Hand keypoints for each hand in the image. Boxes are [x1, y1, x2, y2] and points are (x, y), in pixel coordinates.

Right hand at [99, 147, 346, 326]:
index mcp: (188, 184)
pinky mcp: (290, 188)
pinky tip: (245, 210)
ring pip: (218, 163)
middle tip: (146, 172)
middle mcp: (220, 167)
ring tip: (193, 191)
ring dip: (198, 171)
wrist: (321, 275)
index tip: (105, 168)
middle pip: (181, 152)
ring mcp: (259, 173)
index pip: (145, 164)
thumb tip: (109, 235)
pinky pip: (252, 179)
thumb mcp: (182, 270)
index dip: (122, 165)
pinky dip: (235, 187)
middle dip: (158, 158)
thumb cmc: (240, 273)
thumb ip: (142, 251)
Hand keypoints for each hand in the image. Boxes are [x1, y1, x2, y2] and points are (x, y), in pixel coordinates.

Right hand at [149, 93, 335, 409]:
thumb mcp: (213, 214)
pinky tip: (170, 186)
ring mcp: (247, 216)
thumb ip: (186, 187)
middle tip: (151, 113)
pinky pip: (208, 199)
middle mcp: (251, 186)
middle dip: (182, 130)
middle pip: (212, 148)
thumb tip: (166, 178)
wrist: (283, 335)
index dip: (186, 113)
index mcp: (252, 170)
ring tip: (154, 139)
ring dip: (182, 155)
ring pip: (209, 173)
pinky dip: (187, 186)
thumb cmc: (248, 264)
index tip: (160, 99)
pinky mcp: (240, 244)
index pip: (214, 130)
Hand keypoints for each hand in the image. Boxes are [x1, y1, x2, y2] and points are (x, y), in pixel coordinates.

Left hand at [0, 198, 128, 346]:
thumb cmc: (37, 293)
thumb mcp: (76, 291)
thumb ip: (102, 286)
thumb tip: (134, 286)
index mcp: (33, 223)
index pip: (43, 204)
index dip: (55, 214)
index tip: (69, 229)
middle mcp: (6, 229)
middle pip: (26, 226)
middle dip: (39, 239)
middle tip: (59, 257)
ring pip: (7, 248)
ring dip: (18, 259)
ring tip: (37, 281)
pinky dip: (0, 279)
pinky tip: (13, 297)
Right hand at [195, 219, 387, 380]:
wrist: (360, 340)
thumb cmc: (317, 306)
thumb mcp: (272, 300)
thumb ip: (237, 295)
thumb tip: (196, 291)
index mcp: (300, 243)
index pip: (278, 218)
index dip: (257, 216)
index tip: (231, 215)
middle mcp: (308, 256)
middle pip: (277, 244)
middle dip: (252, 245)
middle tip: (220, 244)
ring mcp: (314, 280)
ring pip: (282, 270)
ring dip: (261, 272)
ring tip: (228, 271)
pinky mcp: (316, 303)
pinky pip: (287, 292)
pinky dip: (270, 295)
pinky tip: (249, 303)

---

**Problem**
Return word for word the lines above from the line with "ring dip: (198, 171)" to the line with "index mcp: (252, 170)", including both and leaving out all others.

**Answer section**
ring dip: (198, 171)
wrist: (321, 275)
index tip: (105, 168)
middle pip: (181, 152)
ring mcp: (259, 173)
index pip: (145, 164)
thumb tip: (109, 235)
pinky pip: (252, 179)
thumb mcp: (182, 270)
index dip: (122, 165)
pinky dip: (235, 187)
middle dip: (158, 158)
thumb cmc: (240, 273)
thumb ip: (142, 251)
Hand keypoints for each hand in the image. Boxes are [x1, y1, x2, y2] and points are (x, y), in pixel coordinates.

Right hand at [149, 93, 335, 409]:
thumb mcp: (213, 214)
pinky tip: (170, 186)
ring mcp: (247, 216)
thumb ip: (186, 187)
middle tip: (151, 113)
pinky pip: (208, 199)
middle mcp: (251, 186)
middle dip: (182, 130)
middle pip: (212, 148)
thumb tip: (166, 178)
wrist: (283, 335)
index dip: (186, 113)
index mcp: (252, 170)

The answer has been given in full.